Di Hotel Shangri La Jakarta, seorang lelaki berkulit putih menginap di salah satu kamar mewah. Dia terdaftar dengan nama Simon Holland. Namun, The Asian Wall Street Journal (24 Februari 1998 melaporkan, lelaki dengan indentitas aneh itu adalah Prof Steve H Hanke, pengajar Ilmu Ekonomi Terapan pada Department of Geography and Environmental Engineering, Universitas John Hopkins, Amerika Serikat.

Soeharto berharap besar pada Hanke untuk menstabilkan nilai rupiah. Hanke, yang ditunjuk sebagai penasihat ekonomi Pak Harto, menyodorkan sistem dewan mata uang (currency board system/CBS) yang mematok Rp 5.000 per dolar AS. Hanke memang ahlinya. Pak Harto yakin sekali inilah cara pemungkas menstabilkan nilai tukar rupiah.

Namun rencana ini mendapat reaksi keras, tidak saja dari IMF tetapi juga oleh pengamat ekonomi nasional. IMF menolak pemberlakukan CBS dan menilainya tidak sesuai dengan kesepakatan yang telah ditandatangani Pak Harto.
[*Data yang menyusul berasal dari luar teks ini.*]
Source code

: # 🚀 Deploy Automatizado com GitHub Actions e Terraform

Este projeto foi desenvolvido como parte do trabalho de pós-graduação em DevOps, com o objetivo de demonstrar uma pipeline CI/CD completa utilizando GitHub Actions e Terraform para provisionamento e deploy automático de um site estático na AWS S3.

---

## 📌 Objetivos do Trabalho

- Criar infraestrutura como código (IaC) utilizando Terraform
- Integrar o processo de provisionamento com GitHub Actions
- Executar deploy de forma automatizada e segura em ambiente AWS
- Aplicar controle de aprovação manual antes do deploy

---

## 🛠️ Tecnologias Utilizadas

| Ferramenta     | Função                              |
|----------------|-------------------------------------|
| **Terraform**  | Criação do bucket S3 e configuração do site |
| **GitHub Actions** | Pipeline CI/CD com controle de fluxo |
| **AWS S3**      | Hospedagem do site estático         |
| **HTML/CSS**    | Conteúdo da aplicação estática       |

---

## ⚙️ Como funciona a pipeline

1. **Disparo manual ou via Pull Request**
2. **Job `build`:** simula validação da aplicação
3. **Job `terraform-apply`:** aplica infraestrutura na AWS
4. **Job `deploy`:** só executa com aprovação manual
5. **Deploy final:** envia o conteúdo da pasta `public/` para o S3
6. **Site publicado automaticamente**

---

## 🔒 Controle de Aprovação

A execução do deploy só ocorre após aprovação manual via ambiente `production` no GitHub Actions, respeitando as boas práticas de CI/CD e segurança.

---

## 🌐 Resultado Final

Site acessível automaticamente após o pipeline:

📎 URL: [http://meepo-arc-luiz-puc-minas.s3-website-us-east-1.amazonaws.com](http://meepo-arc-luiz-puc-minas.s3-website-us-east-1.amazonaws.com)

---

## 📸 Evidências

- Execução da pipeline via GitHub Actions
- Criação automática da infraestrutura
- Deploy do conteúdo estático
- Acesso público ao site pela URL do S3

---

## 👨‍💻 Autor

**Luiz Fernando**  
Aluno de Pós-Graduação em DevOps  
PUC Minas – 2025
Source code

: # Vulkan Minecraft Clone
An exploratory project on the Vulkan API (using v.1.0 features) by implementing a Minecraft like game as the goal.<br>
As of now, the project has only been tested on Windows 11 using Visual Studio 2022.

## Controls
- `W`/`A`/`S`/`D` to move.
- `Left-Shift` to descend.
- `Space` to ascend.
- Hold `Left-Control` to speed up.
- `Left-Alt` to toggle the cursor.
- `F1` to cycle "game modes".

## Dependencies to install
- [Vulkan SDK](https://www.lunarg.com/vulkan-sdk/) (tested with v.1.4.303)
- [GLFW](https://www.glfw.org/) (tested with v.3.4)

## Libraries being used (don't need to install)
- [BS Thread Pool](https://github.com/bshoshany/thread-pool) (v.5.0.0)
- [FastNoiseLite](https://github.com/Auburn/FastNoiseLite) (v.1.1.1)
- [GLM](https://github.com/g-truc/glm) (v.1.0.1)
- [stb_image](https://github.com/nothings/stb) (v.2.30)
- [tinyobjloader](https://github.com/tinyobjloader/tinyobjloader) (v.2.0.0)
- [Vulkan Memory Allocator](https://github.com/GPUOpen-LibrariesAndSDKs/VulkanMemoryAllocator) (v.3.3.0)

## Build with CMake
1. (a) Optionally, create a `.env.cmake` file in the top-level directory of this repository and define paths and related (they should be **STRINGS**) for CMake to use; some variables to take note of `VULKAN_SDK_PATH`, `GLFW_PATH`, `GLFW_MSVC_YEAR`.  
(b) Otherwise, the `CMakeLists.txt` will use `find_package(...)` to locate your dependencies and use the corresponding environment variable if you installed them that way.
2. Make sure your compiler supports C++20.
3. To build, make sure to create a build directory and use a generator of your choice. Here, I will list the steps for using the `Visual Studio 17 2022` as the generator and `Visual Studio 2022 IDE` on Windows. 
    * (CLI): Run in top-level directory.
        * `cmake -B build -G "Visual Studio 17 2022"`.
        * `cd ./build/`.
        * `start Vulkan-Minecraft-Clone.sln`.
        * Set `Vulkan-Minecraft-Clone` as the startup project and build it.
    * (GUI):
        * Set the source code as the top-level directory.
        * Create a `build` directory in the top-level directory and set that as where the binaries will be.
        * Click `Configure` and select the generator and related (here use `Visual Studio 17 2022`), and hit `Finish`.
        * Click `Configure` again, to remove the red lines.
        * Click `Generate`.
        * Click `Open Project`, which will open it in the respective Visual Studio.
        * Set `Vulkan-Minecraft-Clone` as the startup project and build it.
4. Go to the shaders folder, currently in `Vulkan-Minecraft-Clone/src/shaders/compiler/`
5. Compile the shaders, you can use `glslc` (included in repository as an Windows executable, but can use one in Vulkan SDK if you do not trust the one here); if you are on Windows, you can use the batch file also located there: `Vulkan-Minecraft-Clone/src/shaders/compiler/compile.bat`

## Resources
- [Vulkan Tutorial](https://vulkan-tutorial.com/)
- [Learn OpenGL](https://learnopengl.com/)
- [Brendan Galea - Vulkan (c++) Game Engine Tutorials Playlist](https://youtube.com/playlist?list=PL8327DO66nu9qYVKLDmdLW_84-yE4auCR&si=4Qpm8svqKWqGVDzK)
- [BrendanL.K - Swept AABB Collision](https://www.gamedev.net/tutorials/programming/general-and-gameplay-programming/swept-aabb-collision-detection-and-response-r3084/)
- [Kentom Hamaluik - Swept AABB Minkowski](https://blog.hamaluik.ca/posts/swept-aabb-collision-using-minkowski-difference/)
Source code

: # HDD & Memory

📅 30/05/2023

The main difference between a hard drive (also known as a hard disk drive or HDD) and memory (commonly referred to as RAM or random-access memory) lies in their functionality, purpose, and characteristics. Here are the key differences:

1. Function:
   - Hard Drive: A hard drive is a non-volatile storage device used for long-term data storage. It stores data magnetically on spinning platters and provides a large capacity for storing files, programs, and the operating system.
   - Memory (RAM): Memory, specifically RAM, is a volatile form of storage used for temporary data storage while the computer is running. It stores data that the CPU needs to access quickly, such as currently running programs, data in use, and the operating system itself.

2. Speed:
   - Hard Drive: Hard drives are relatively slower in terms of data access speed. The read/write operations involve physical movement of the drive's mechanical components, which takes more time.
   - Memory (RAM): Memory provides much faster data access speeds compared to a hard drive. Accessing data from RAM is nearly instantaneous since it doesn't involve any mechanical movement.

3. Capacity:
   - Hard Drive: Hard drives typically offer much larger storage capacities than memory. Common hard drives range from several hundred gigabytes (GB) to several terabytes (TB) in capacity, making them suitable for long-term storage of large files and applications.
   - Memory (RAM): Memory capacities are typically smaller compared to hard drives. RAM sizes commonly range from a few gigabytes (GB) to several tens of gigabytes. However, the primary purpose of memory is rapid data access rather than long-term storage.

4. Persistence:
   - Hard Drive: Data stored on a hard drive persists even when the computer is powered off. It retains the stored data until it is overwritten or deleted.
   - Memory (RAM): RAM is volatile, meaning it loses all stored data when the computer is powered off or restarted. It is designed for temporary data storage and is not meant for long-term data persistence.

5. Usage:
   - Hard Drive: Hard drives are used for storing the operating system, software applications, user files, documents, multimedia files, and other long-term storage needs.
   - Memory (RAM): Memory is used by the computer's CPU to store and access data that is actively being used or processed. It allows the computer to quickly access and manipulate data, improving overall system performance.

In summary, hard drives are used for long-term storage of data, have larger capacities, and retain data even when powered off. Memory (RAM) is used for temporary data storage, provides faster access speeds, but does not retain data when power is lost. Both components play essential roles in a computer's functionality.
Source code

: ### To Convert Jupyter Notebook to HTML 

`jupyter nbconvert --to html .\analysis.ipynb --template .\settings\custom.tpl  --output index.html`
Tekanan juga datang dari AS, Jerman, Jepang, Australia, dan Inggris. Melalui pembicaraan telepon, para pemimpin negara-negara itu mendesak Pak Harto tetap menjalankan program IMF.

Dalam situasi penuh tekanan itu, pada 11 Februari 1998, Pak Harto menandatangani surat pemberhentian Gubernur Bank Indonesia, Soedradjad Djiwandono, sebelum masa tugasnya berakhir. Soedradjat disebut-sebut menolak pemberlakukan CBS.

Rencana Pak Harto untuk menerapkan CBS akhirnya kandas dalam tekanan, meski ketika itu nilai tukar rupiah mulai membaik, dari Rp 13.673 pada Januari menjadi Rp 8.800 pada pertengahan Februari, dan kemudian turun lagi. Krisis moneter berlanjut ke wilayah politik. Mei 1998, kerusuhan meledak di berbagai daerah. Soeharto akhirnya menyerah pada 21 Mei, setelah 33 tahun berkuasa dan menjadi salah satu orang terkuat Asia.

Sepuluh tahun setelah peristiwa itu, dua bulan lalu di Jakarta, Prof Steve H Hanke berbicara di hadapan tokoh-tokoh bisnis Indonesia di Globe Asia Exclusive Insights, Jakarta. Dalam forum ini, seperti diberitakan Wakil Pemred LKBN Antara, Ahmad Kusaeni, Steve Hanke memaparkan kisah di balik penolakan konsep CBS.

Dalam berbagai pertemuan di Cendana, Soeharto menyetujui konsep Hanke dan mengangkat Hanke sebagai penasihatnya. Namun, rencana penerapan CBS mendapat reaksi keras. Menurut Hanke, pada waktu itu Soeharto ditekan oleh Presiden AS, Bill Clinton, dan Direktur Pelaksana IMF, Michel Camdessus, supaya tidak melaksanakan CBS dengan ancaman menunda bantuan 43 miliar dolar AS.

Belakangan Hanke mendapat jawaban atas penolakan AS dan IMF. Penolakan itu, kata Hanke mengutip pendapat penerima Nobel ekonomi, Merton Miller, bukan karena sistem CBS tidak dapat dijalankan, melainkan apabila sistem itu berjalan maka Soeharto akan tetap berkuasa. Mantan PM Australia, Paul Keating, berpendapat sama. Menurutnya, AS sengaja menggunakan ambruknya ekonomi sebagai alat menggusur Soeharto. Setelah pensiun dari IMF, Michel Camdessus tidak menolak atas skenario penolakan CBS untuk menjatuhkan Soeharto itu. Menurut Hanke, Camdessus dengan bangga memproklamasikan bahwa kondisi itu diciptakan agar Soeharto meninggalkan jabatannya.

Dari semua peristiwa dan pendapat itu, Prof Hanke sampai pada kesimpulan: “Seperti yang dilakukan terhadap Shah Iran, Amerika Serikat telah mengeliminasi Soeharto.” Soeharto yang didukung AS berpuluh-puluh tahun–seperti juga diktator Shah Iran yang dibela AS untuk menekan rakyatnya sendiri–akhirnya juga jatuh secara tragis. Kita mengenang peristiwa itu dan menyebutnya: Reformasi!